Items from a data source
((

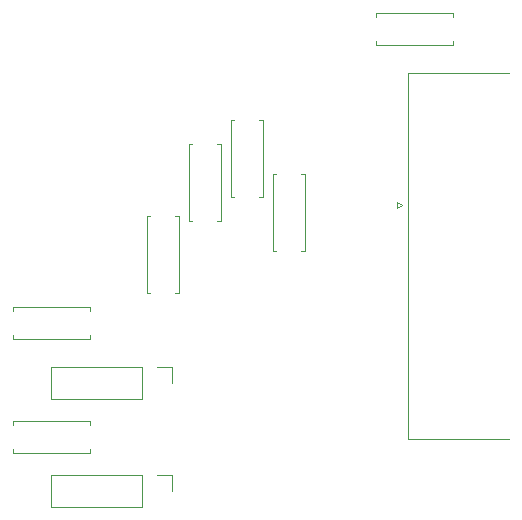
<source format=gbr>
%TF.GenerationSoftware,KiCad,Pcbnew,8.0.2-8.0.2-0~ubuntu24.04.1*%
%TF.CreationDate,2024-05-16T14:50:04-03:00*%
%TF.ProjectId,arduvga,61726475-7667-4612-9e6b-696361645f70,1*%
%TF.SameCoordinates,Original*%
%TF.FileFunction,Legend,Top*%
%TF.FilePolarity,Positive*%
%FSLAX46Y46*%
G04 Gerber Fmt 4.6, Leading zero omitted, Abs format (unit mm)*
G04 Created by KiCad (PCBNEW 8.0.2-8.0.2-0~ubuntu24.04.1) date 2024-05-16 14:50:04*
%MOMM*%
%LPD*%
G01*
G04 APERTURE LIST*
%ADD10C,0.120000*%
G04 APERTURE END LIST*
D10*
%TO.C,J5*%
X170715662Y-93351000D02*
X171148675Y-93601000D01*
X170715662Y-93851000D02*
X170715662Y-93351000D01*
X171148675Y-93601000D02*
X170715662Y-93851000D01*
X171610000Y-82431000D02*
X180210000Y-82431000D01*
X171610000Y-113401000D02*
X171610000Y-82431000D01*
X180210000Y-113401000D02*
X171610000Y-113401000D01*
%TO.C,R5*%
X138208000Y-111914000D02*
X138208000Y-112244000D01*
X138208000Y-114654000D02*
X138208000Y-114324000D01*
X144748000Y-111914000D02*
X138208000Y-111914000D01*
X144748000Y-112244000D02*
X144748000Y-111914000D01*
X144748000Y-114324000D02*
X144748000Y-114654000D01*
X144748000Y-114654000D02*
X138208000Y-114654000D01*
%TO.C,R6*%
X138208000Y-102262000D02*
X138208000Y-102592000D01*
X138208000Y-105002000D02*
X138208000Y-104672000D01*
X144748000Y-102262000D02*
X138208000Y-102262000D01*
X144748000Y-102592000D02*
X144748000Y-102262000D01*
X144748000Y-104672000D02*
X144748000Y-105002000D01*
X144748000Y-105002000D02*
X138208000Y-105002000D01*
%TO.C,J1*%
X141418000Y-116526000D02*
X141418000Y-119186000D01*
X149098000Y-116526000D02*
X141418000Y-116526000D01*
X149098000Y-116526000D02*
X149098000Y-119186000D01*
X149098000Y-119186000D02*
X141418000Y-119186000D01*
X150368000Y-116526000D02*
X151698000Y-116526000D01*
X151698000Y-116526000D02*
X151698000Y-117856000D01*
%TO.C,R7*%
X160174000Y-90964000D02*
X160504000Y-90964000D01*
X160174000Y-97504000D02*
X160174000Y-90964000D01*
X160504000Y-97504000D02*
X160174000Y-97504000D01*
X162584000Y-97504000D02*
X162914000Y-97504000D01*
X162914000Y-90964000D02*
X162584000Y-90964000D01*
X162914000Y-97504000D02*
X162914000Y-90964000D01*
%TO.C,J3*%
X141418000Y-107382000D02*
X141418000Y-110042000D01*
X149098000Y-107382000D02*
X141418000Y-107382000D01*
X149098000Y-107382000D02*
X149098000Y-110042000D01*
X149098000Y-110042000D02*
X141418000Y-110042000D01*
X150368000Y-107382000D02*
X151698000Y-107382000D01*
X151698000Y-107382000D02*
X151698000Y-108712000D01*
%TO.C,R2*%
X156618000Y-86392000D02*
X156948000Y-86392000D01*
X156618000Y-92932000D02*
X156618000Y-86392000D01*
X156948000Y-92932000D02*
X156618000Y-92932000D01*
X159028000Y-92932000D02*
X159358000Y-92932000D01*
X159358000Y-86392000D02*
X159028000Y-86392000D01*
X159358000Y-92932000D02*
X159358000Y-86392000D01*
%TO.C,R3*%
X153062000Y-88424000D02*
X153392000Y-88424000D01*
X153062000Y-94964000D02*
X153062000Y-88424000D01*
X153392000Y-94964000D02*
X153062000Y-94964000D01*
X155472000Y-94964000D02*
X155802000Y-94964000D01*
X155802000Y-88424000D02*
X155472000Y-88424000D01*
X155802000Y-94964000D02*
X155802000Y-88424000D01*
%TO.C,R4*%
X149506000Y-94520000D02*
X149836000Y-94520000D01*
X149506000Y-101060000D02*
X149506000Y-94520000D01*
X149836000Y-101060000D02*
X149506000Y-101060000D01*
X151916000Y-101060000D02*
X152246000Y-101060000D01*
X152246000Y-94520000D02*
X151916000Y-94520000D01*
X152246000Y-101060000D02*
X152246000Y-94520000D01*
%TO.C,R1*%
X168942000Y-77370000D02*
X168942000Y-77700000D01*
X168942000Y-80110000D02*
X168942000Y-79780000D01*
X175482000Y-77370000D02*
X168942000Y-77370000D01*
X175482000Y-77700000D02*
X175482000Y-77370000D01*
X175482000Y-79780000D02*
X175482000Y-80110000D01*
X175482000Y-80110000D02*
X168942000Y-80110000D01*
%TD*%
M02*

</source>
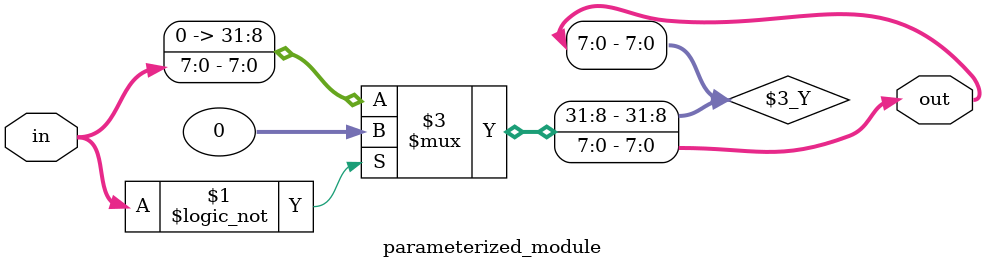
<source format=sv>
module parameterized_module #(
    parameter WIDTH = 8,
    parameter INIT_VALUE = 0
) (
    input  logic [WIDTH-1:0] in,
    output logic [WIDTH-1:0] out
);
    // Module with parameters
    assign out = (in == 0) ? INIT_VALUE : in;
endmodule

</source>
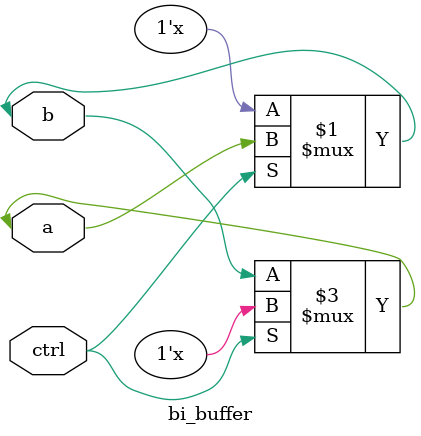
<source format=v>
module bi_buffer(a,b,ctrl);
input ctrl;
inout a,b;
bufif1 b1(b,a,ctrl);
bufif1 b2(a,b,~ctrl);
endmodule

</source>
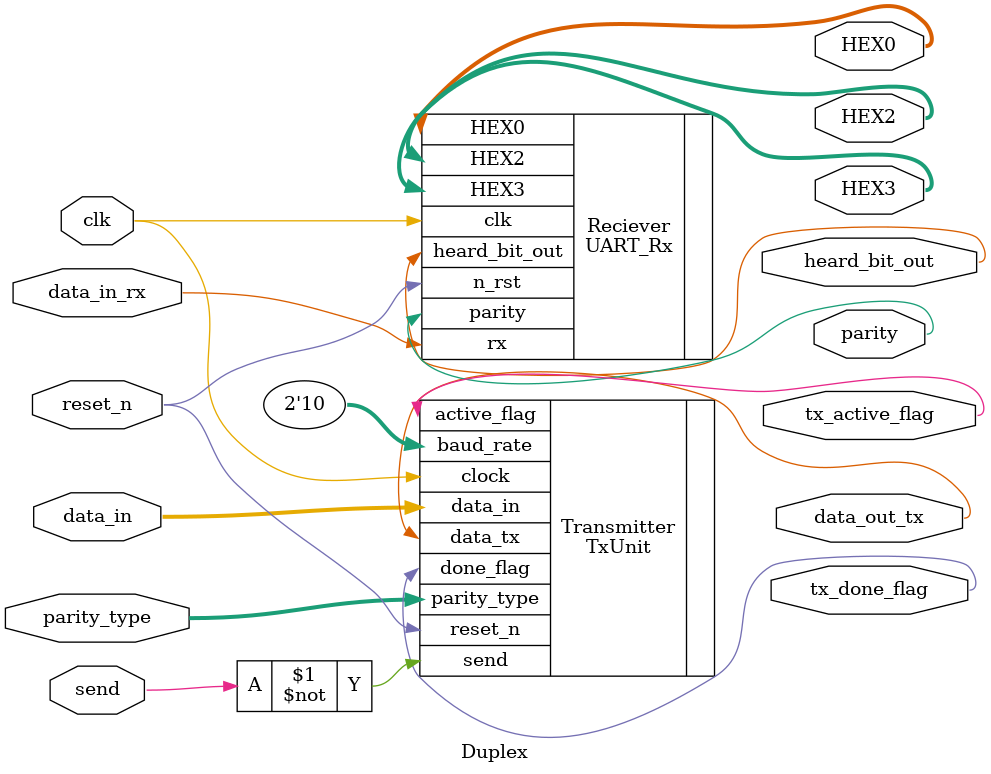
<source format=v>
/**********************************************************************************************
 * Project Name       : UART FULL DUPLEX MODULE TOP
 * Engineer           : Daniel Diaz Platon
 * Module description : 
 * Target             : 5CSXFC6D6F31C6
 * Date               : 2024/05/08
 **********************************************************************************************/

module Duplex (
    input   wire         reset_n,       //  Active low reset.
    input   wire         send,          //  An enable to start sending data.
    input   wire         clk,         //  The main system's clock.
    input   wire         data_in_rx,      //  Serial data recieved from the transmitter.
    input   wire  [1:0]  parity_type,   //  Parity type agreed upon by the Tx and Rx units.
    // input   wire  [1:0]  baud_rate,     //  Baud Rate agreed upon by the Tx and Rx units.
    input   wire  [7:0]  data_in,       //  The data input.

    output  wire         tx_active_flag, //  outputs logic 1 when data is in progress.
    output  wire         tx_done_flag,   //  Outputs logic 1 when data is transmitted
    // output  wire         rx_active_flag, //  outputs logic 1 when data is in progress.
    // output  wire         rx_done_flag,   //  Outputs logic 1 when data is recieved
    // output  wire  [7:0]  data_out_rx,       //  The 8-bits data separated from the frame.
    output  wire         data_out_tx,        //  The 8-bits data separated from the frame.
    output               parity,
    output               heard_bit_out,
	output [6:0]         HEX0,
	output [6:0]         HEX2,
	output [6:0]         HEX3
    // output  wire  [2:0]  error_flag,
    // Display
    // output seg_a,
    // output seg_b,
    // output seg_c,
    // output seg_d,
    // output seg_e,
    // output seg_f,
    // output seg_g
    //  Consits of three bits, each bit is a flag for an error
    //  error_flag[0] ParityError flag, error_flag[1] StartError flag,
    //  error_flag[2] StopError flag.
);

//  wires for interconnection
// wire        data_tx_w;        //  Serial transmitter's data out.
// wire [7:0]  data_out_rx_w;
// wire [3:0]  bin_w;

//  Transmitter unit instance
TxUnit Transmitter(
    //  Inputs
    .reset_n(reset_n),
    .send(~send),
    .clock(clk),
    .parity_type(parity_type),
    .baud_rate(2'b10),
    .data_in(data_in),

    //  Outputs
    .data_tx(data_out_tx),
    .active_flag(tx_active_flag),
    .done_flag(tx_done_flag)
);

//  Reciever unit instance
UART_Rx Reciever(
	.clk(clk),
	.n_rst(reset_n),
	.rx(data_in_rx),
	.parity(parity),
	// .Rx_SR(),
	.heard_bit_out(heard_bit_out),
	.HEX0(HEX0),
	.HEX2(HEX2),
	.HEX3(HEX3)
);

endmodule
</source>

))

Instructions to follow: Copy out all the lines of the records that include "logic".

Result for this task:
    input  logic [WIDTH-1:0] in,
    output logic [WIDTH-1:0] out
    output  wire         tx_active_flag, //  outputs logic 1 when data is in progress.
    output  wire         tx_done_flag,   //  Outputs logic 1 when data is transmitted
    // output  wire         rx_active_flag, //  outputs logic 1 when data is in progress.
    // output  wire         rx_done_flag,   //  Outputs logic 1 when data is recieved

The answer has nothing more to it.